[Opening Task material section]
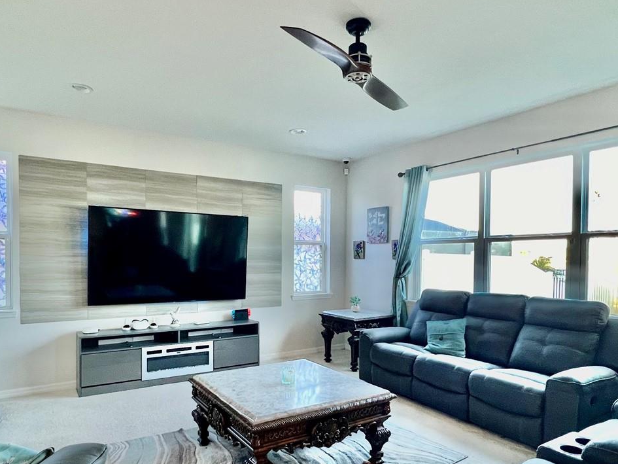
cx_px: 285
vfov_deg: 60.7
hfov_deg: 76.3
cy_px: 272
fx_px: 393
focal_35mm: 22
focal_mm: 1.57
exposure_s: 1/59
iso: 200
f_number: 1.8
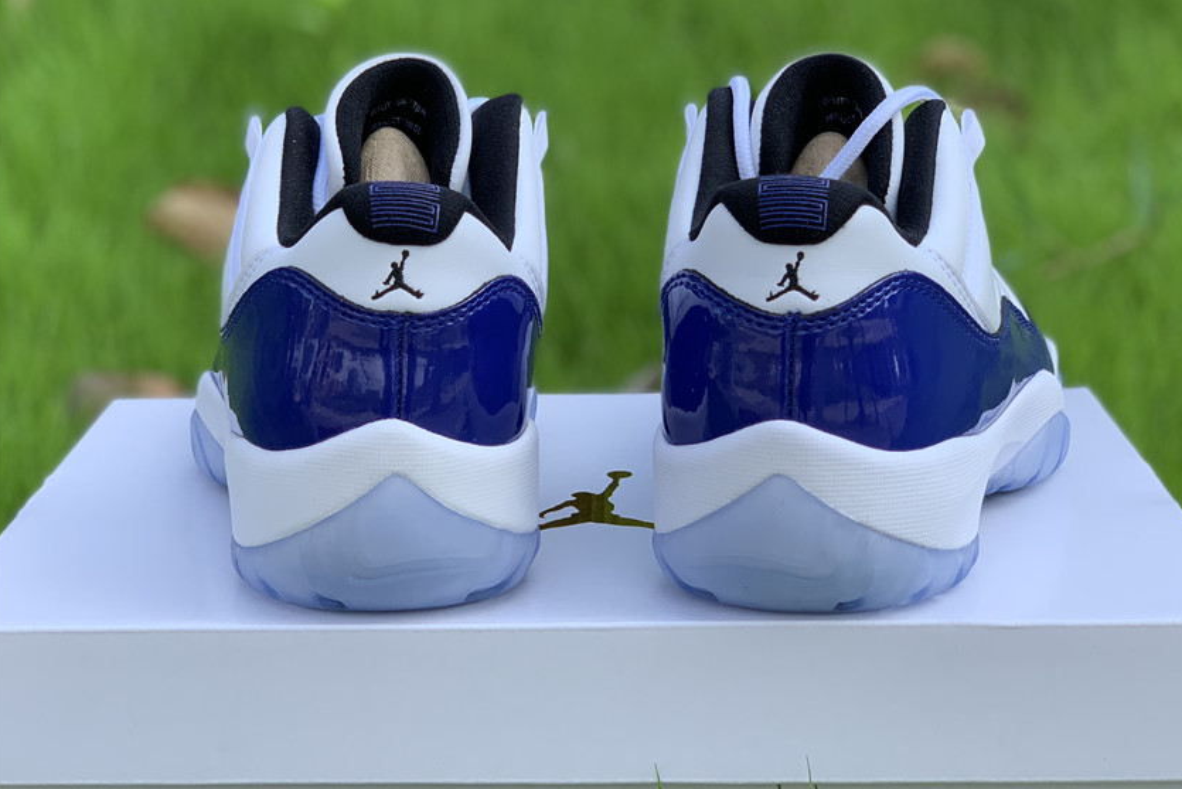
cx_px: 593
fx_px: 1806
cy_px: 358
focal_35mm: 55
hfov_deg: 36.2
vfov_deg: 24.6
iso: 16
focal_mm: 6
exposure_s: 1/400
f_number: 2.4
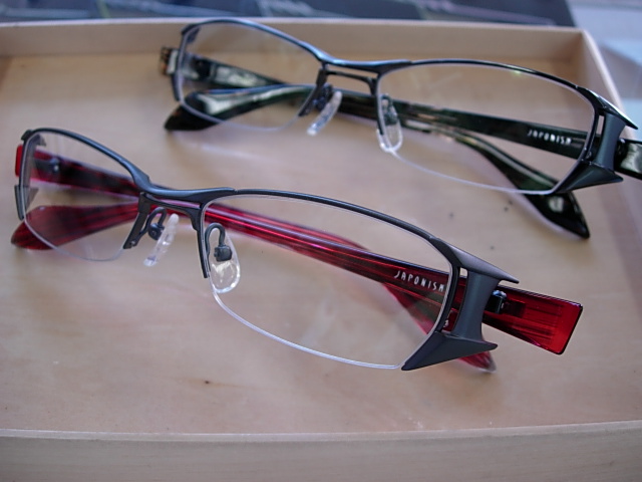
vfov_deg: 37.7
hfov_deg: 49.0
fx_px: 705
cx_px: 321
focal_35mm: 38
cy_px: 241
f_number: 2.8
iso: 64
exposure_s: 1/40.3
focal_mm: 7.8
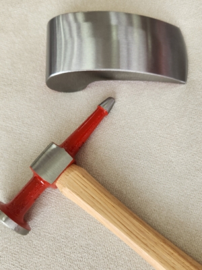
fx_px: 179
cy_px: 135
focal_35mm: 23
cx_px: 101
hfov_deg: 58.9
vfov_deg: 73.9
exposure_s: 1/101
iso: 40
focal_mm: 5.4
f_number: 1.8
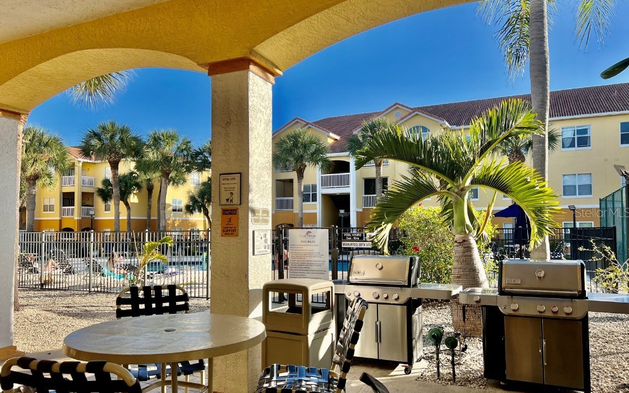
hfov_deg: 66.5
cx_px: 314
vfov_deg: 44.5
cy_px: 212
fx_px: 480
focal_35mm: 28
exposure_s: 1/2083
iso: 50
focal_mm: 5.7
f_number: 1.5
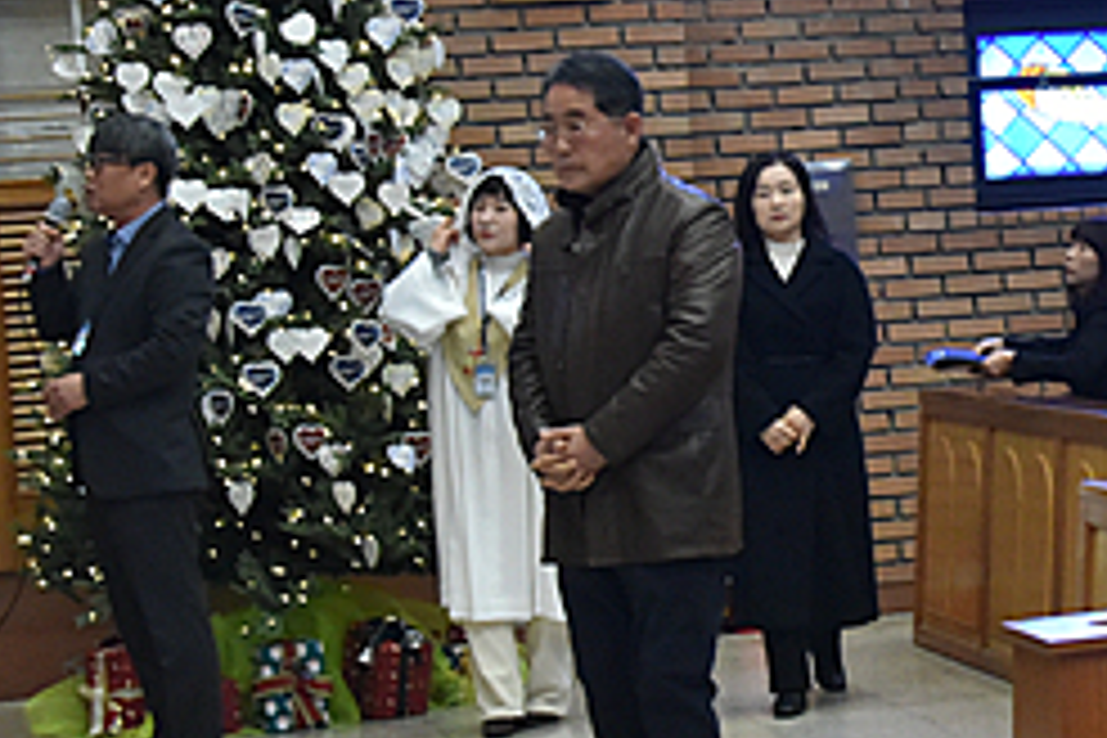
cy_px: 421
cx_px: 1238
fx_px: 4797
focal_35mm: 156
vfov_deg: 8.8
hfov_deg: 12.9
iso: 4000
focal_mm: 48
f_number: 5.6
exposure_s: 1/125
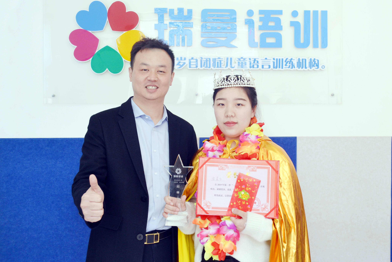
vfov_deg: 36.9
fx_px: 392
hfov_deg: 53.1
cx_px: 192
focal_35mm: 36
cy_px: 139
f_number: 4.5
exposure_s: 1/80
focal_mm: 22
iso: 400
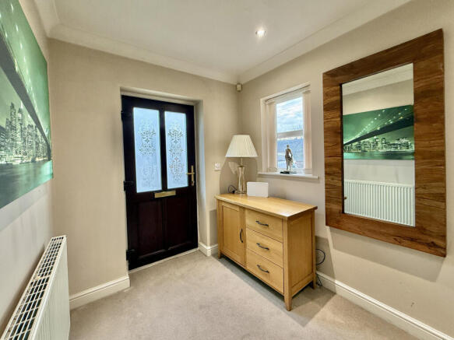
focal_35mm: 14
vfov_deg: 85.7
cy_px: 170
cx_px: 227
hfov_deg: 102.1
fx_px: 184
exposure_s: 1/100
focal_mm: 2.22
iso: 200
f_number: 2.2
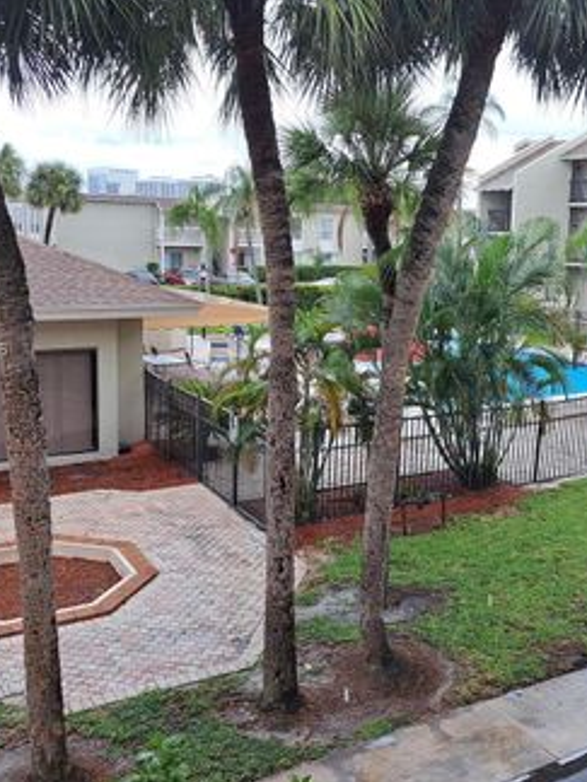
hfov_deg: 38.4
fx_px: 837
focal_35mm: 37
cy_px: 351
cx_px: 377
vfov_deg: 50.1
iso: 50
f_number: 1.8
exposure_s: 1/378
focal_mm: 5.23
[Closing Task material section]
→ Requirement: Leaving out all pictures, retype exactly the lines that run from the one containing "f_number: 2.4" through the last line of the material.

→ Task solution:
f_number: 2.4
vfov_deg: 37.7
hfov_deg: 49.0
fx_px: 705
cx_px: 321
focal_35mm: 38
cy_px: 241
f_number: 2.8
iso: 64
exposure_s: 1/40.3
focal_mm: 7.8
fx_px: 179
cy_px: 135
focal_35mm: 23
cx_px: 101
hfov_deg: 58.9
vfov_deg: 73.9
exposure_s: 1/101
iso: 40
focal_mm: 5.4
f_number: 1.8
hfov_deg: 66.5
cx_px: 314
vfov_deg: 44.5
cy_px: 212
fx_px: 480
focal_35mm: 28
exposure_s: 1/2083
iso: 50
focal_mm: 5.7
f_number: 1.5
cy_px: 421
cx_px: 1238
fx_px: 4797
focal_35mm: 156
vfov_deg: 8.8
hfov_deg: 12.9
iso: 4000
focal_mm: 48
f_number: 5.6
exposure_s: 1/125
vfov_deg: 36.9
fx_px: 392
hfov_deg: 53.1
cx_px: 192
focal_35mm: 36
cy_px: 139
f_number: 4.5
exposure_s: 1/80
focal_mm: 22
iso: 400
focal_35mm: 14
vfov_deg: 85.7
cy_px: 170
cx_px: 227
hfov_deg: 102.1
fx_px: 184
exposure_s: 1/100
focal_mm: 2.22
iso: 200
f_number: 2.2
hfov_deg: 38.4
fx_px: 837
focal_35mm: 37
cy_px: 351
cx_px: 377
vfov_deg: 50.1
iso: 50
f_number: 1.8
exposure_s: 1/378
focal_mm: 5.23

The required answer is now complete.